### As tarefas
[a] Copie fielmente o trecho do excerto sobre Amadeo que começa com as palavras "E não poderei" e termina com "nosso acervo artístico.".
[b] Segundo o excerto sobre Amadeo, em que evento e em que ano foi vendida a obra Avant la corrida?
[c] Enumere, a partir do excerto sobre Amadeo, todos os termos que indicam aquilo em que o artista é difícil de aprisionar.

### Excerto apresentado
+ + + + + + +

Posso dar como exemplo a questão dos títulos. Um dos aspetos gratificantes desta pesquisa foi a recuperação de inúmeros títulos originais do artista e a correção de muitos outros, obtidos a partir do cruzamento exaustivo de informações documentais com a observação direta das obras. Este aspeto é tanto mais importante quanto ele incorpora a verdadeira identidade das obras. A partir dos catálogos que nos chegaram (através do espólio ou das pistas que ele nos deu) das obras expostas ou divulgadas em tempo de vida do artista, sabemos com clareza que Amadeo nomeia sempre os trabalhos que expõe. Mais do que isso, esses títulos, sobretudo depois de 1915, apresentam uma composição e um grafismo que o artista desenhou e fez reproduzir com fidelidade e que correspondem a uma atitude estética e autoral, explicável pelo contexto futurista ou proto-dadaísta em que foram realizados. É importante ter presente que a qualidade experimental e antecipadora da sua obra passa também por aqui, dado que só documentalmente pode ser confirmado.
E não poderei deixar de referir este dado como estrutural e evidente, foi a partir do espólio, do cruzamento entre nomes de agenda, cartas e fotografias de obras que chegámos a algumas das obras que foram localizadas. Uma delas, recordo aqui, Avant la corrida, obra desaparecida desde a sua venda no The Armory Show, em 1913, cuja fotografia do espólio, foi colocada no site da Gulbenkian, até chegar aos olhos do seu colecionador americano, herdeiro de uma pintura cujo nome do artista desconhecia. Esta pintura faz desde então parte do nosso acervo artístico.
Ao longo deste trabalho, percebi/percebemos como não devemos negligenciar a biografia dos artistas, as projeções da sua identidade e como aquilo que pode parecer acessório, conjuntural ou acidental, acaba por ecoar e reforçar o sentido das suas obras.
Em Amadeo são vários e evidentes os ecos entre a vida e a obra. O artista não tem um discurso linear, desloca-se com destreza no imprevisto, no Saut du lapin, aos ziguezagues, difícil de aprisionar em códigos, escolas, cronologias, categorias, ordenações, assim se constituindo, e resistindo a qualquer alinhamento Raisonné. «Tenho mais fases que a lua», dizia, esta sua frase é muito conhecida. Ou aquela em que desdenha as escolas, todas aquelas que no seu tempo organizaram os ismos das ruturas da vanguarda. O seu trabalho opera a fusão entre o cosmopolitismo de Paris e a vitalidade das montanhas. Não oferece um sentido único e a natureza da sua obra é polissémica.
Encontramos um pouco de tudo isto, também nos seus espólios. Na versatilidade da escrita, na letra instável, no desconcertante traçado das assinaturas. Na impermanência geográfica, no insaciável desejo de estar sempre onde não está, nos múltiplos ateliês alugados em Paris (sete ao todo, me recordo ao longo dos anos parisienses), na própria imagem plural que construiu de si próprio, tão plural como a sua obra. Faço-vos passar esta galeria de quasi-heterónimos, que apontam para algumas cumplicidades com o seu companheiro de geração Fernando Pessoa (que descreve Amadeo como o «mais célebre pintor avançado português»).

+ + + + + + +

### Registos guardados
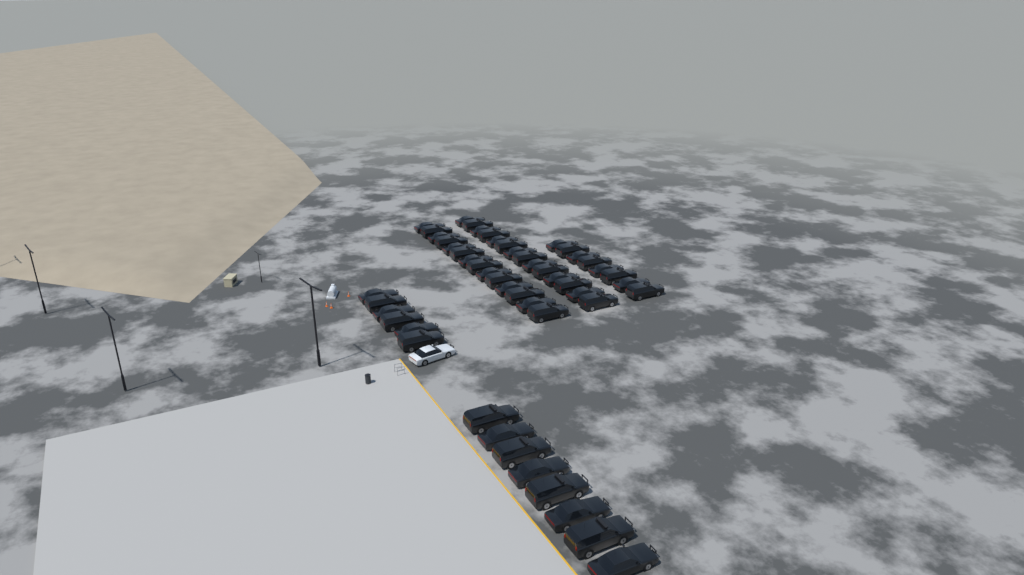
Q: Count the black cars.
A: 50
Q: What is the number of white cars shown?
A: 1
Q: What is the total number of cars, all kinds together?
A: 51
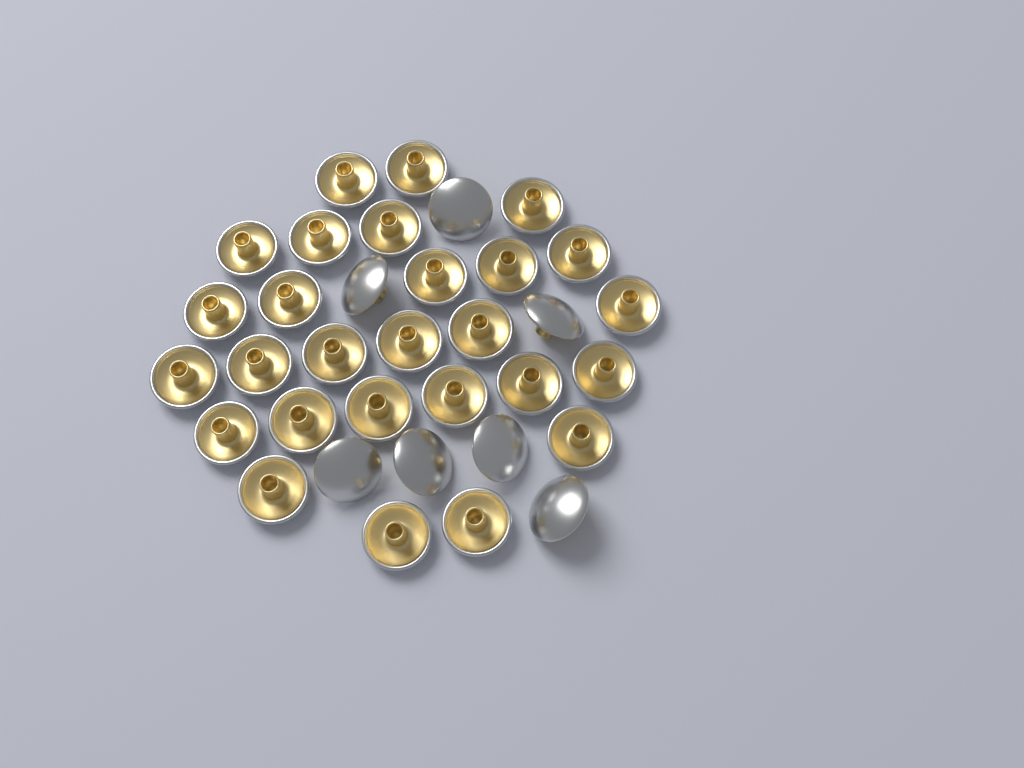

+ + + + + + +

### Problemas resolvidos
[a]
E não poderei deixar de referir este dado como estrutural e evidente, foi a partir do espólio, do cruzamento entre nomes de agenda, cartas e fotografias de obras que chegámos a algumas das obras que foram localizadas. Uma delas, recordo aqui, Avant la corrida, obra desaparecida desde a sua venda no The Armory Show, em 1913, cuja fotografia do espólio, foi colocada no site da Gulbenkian, até chegar aos olhos do seu colecionador americano, herdeiro de uma pintura cujo nome do artista desconhecia. Esta pintura faz desde então parte do nosso acervo artístico.

[b] No The Armory Show, em 1913.

[c] Códigos, escolas, cronologias, categorias e ordenações.